Actually, there's one thing it's doing that no one else is doing: Cheris gets to be a women who is mentored by a man, and there is nothing romantic in the relationship. From the limited information available, Kel seems to prefer women as romantic partners, and this is background froth (if the novel has anything that could be classified as background). It's little things like this - and Cheris gets to be the math genius, in a setting where math can be life or death - and the occasional moment of shouting, "oh Cheris, no! Do you see what Jedao just maneuvered you into doing?" - that have me very much looking forward to the sequel.

The Book of Phoenix (Nnedi Okorafor) (2015): The story-in-a-story of the woman Phoenix, a speciMen, an artificially created being who calls herself the villain of the story. The framing story takes place in a future where the old world was destroyed by fire, and ends with the old man who finds the story of Phoenix choosing to bend it to his interpretation and worldview. The bulk of the story is Pheonix seeking freedom from the corporate scientists who made her, and who experiment on and coerce speciMens, until she reaches a breaking point.

This isn't the first work of Okorafor's fiction I read, so I noticed similarities to her other work: spiritual or magical powers, especially with plants; a focus on Africa; powerful women taking center stage. The framing story didn't quite work for me; other than chronology, and possibly one offstage character, there's very little that connects the framing story to the story Phoenix tells. The closest connection I can offer is the framing character bending Pheonix's story to his ends, as her creators and captors tried to shape her life to their goals. Since reading this, I've learned it's a prequel for Who Fears Death, so maybe reading these in publication order would have better informed the framing story.

I also tripped and reread Catherine Asaro's Primary Inversion (1995), Catch the Lightning (1996), and The Radiant Seas (1999).
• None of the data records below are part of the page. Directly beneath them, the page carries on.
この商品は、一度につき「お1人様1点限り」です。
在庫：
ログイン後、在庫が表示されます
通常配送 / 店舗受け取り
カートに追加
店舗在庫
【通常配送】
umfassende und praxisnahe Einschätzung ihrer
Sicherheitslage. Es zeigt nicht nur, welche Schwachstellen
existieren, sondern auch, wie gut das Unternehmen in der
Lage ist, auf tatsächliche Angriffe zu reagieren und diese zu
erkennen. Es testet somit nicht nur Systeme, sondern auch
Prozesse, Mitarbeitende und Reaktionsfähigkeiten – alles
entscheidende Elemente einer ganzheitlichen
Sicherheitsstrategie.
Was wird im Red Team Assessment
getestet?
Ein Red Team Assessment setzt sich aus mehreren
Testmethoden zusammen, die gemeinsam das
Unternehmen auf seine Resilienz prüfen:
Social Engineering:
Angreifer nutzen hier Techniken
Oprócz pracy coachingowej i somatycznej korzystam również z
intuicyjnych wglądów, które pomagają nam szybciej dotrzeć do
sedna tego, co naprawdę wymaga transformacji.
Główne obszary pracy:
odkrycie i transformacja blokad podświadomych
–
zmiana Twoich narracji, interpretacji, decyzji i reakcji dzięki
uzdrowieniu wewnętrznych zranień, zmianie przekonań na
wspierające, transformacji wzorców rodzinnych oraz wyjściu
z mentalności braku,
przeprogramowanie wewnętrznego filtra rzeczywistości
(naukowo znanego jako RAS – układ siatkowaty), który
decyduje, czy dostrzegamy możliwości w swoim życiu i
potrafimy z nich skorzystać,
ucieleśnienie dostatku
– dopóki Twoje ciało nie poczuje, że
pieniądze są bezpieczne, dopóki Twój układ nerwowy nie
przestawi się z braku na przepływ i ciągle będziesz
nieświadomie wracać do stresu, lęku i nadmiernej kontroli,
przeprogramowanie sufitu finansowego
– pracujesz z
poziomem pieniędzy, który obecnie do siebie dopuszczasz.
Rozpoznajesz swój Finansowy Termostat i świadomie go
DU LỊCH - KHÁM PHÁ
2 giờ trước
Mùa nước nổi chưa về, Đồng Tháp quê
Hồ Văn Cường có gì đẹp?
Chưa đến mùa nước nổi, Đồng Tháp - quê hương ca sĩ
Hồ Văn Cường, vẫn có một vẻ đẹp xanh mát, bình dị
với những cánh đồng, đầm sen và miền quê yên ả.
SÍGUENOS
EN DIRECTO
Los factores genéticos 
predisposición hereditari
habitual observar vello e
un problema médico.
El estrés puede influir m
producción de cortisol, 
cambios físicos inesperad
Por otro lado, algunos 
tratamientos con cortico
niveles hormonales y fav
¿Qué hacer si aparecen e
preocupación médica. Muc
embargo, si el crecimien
On a good day, the series is wildly uneven, with a lot of ideas not fully worked out, but face it, I am always going to have a soft spot for The Radiant Seas, which can be loosely described as "the one where someone steals a woman's husband, so she assumes military leadership of a star-spanning empire and launches a thousand ships to get him back".

Mira's Last Dance (2017) (Lois McMaster Bujold), the fourth Penric novella, also came my way. If you've read the first three you know what you're in for; if you haven't, I'd read them more or less in order. The Penric novellas are entertaining little stories, but I think I'd like them more if Penric got fewer superpowers from Desdemona.